__Problem details__.
The entries below contain a stretch that opens with the line containing "hfov_deg: 23.5" and closes with the line containing "exposure_s: 1/1451"; set down that stretch exactly, both ends included, and nothing else.
::: Extracted data :::
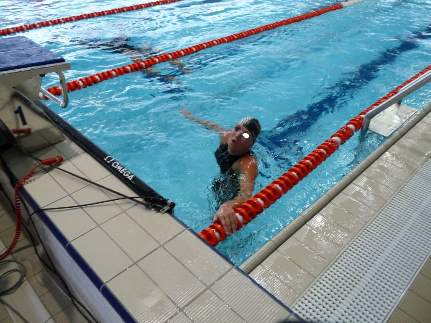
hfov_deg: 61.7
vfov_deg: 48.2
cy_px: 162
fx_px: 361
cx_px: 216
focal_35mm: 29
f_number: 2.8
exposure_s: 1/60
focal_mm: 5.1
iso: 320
:::
::: Extracted data :::
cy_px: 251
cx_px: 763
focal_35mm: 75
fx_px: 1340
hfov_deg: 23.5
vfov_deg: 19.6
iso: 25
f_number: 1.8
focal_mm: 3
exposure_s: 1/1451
:::
__Response__.
hfov_deg: 23.5
vfov_deg: 19.6
iso: 25
f_number: 1.8
focal_mm: 3
exposure_s: 1/1451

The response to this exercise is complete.